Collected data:
Start of Block
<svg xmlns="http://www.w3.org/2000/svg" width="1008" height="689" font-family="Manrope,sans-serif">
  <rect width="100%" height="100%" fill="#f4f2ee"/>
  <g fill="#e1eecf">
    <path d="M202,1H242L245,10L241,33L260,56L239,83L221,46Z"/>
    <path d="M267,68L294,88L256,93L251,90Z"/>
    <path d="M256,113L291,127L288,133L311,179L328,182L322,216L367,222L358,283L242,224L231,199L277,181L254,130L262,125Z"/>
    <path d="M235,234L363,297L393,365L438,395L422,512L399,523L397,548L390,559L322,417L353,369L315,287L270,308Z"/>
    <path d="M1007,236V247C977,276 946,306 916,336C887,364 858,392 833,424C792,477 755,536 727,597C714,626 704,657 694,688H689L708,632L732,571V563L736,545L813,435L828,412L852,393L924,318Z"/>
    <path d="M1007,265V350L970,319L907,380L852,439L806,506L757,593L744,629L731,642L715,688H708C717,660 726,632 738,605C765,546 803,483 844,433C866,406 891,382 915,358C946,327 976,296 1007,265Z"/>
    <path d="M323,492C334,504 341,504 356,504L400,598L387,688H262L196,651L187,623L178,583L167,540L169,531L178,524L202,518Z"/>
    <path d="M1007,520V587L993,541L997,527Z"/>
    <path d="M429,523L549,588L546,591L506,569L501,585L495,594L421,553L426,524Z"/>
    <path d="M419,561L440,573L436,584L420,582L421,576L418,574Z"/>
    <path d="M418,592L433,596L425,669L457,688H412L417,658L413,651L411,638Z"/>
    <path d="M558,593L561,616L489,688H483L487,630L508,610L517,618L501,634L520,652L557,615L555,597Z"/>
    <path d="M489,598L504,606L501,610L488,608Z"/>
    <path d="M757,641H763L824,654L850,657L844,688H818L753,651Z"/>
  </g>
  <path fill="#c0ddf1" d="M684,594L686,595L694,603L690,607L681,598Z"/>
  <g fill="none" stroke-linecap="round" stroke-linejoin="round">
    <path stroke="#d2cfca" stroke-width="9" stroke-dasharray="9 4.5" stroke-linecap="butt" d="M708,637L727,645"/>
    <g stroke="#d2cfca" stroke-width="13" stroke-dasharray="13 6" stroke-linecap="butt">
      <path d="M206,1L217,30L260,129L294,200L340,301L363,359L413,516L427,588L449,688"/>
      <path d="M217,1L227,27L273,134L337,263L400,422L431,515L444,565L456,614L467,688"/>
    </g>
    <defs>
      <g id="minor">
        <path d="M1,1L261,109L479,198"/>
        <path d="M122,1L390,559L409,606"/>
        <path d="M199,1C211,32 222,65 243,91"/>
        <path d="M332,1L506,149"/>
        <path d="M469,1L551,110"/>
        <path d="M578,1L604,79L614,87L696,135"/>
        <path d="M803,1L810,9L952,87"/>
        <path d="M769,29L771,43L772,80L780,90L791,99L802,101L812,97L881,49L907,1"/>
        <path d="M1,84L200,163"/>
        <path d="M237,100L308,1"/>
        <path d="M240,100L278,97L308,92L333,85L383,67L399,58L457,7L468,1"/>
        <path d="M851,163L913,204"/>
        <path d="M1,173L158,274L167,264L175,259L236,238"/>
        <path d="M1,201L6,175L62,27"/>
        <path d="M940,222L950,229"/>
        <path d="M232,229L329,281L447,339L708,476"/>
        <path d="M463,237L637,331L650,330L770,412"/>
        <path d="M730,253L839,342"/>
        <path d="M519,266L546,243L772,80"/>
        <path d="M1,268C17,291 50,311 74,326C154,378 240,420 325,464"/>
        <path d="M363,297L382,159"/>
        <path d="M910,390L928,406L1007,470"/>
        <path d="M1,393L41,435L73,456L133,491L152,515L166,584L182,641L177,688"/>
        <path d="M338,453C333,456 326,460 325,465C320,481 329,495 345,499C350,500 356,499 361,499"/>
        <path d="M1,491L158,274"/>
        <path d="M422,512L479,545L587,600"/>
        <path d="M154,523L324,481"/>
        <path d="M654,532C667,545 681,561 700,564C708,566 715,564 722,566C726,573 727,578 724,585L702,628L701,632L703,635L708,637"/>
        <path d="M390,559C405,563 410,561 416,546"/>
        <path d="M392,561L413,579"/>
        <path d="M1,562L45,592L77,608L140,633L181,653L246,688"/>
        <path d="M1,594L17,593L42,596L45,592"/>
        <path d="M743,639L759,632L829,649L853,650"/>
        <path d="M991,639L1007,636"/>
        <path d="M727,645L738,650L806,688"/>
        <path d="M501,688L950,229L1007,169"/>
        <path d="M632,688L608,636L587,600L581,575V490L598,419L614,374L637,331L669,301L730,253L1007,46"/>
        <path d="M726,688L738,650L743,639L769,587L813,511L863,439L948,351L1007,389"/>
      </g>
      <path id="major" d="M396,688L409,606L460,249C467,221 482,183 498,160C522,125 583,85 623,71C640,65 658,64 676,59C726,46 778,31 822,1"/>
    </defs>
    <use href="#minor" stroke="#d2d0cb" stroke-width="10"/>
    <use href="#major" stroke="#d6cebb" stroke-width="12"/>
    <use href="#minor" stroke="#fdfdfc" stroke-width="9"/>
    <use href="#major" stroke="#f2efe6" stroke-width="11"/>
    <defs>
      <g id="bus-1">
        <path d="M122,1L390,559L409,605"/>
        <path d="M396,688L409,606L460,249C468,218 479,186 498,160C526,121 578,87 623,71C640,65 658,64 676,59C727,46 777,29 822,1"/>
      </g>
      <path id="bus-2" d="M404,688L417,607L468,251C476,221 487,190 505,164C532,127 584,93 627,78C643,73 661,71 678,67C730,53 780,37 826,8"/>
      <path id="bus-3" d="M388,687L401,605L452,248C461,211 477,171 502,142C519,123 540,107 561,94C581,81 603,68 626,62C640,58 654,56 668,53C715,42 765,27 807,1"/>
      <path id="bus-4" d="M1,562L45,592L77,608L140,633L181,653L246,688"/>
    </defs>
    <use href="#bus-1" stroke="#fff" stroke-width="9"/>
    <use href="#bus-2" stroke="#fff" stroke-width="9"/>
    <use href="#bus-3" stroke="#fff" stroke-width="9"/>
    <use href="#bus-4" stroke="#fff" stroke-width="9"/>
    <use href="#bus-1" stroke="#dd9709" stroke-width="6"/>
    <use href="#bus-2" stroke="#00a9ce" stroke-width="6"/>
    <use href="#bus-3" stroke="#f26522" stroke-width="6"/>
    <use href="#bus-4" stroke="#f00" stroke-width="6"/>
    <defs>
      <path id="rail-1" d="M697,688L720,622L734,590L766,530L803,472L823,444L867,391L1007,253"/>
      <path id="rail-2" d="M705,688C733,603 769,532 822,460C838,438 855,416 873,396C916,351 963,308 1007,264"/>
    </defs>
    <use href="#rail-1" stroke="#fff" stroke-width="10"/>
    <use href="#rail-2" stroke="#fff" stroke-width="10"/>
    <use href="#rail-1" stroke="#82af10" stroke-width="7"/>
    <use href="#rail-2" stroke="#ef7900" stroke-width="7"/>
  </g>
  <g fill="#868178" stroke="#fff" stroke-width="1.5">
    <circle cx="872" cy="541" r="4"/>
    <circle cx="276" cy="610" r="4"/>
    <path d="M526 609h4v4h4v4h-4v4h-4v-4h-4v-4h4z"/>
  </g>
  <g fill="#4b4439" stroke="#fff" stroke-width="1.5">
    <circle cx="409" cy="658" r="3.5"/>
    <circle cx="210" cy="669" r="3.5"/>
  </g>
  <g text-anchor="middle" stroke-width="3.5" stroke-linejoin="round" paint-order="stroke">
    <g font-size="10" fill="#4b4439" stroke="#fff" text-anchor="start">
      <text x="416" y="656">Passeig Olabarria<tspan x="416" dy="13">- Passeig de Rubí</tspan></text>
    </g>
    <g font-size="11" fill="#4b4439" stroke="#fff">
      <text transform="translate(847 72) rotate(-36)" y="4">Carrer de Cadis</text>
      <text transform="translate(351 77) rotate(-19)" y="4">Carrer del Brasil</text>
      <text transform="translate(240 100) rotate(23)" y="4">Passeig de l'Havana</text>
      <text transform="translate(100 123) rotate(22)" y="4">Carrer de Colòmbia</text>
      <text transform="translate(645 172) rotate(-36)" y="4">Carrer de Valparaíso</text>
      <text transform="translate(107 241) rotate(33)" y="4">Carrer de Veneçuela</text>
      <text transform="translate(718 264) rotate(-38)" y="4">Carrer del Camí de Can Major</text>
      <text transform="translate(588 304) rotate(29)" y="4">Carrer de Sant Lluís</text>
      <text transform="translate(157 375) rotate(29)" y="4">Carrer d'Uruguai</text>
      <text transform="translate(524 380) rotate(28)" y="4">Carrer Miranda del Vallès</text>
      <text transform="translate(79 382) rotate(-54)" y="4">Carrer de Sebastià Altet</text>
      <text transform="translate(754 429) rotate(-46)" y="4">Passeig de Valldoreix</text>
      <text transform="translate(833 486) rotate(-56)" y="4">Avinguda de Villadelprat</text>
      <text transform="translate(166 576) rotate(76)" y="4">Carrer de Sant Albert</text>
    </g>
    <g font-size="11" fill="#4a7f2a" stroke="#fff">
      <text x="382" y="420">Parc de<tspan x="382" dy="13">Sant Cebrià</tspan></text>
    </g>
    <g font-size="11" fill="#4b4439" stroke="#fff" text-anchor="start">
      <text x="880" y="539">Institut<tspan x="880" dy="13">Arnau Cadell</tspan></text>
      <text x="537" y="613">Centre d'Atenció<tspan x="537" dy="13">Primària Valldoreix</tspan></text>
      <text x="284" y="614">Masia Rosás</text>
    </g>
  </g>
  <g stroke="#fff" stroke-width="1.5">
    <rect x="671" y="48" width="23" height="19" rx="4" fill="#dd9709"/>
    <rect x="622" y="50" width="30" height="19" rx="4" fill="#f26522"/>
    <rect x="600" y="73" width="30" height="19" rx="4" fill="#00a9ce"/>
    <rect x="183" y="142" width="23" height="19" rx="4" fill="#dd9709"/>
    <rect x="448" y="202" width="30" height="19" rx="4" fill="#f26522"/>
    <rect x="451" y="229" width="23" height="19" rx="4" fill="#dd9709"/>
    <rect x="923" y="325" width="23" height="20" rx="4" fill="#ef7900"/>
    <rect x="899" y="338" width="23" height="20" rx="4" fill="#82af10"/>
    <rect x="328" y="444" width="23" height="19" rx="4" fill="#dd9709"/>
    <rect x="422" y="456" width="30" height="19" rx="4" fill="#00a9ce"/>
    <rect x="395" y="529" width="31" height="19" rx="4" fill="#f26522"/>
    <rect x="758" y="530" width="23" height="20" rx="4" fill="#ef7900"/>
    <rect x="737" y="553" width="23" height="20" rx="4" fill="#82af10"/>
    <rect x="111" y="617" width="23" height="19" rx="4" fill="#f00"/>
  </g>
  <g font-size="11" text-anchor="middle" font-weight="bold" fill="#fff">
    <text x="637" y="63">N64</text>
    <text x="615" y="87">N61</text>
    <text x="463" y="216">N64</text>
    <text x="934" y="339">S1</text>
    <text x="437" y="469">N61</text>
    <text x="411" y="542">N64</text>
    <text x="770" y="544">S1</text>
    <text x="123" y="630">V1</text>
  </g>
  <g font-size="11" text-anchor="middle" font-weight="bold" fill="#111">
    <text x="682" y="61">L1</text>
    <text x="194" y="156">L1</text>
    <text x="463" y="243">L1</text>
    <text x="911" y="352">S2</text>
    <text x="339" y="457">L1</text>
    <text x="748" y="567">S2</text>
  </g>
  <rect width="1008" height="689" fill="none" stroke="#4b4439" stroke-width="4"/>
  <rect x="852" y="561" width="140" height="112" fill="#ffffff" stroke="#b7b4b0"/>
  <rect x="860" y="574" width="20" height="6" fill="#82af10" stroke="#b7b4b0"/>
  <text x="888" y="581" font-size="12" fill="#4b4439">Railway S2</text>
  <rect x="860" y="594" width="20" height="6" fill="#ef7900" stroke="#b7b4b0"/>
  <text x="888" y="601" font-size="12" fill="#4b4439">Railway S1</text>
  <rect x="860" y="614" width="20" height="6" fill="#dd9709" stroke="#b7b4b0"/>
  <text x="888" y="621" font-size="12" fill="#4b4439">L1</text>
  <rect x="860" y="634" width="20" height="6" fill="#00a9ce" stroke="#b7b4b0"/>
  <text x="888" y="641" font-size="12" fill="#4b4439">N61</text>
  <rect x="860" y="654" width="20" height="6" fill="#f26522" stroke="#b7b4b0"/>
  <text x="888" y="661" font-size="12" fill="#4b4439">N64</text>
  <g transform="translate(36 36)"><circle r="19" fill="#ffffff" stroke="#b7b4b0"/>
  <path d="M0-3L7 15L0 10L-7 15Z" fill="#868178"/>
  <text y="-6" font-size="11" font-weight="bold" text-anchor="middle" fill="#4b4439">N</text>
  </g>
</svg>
End of Block
The answer must consist of every line from the entries above that contains the string "round".

  <g fill="none" stroke-linecap="round" stroke-linejoin="round">
  <g text-anchor="middle" stroke-width="3.5" stroke-linejoin="round" paint-order="stroke">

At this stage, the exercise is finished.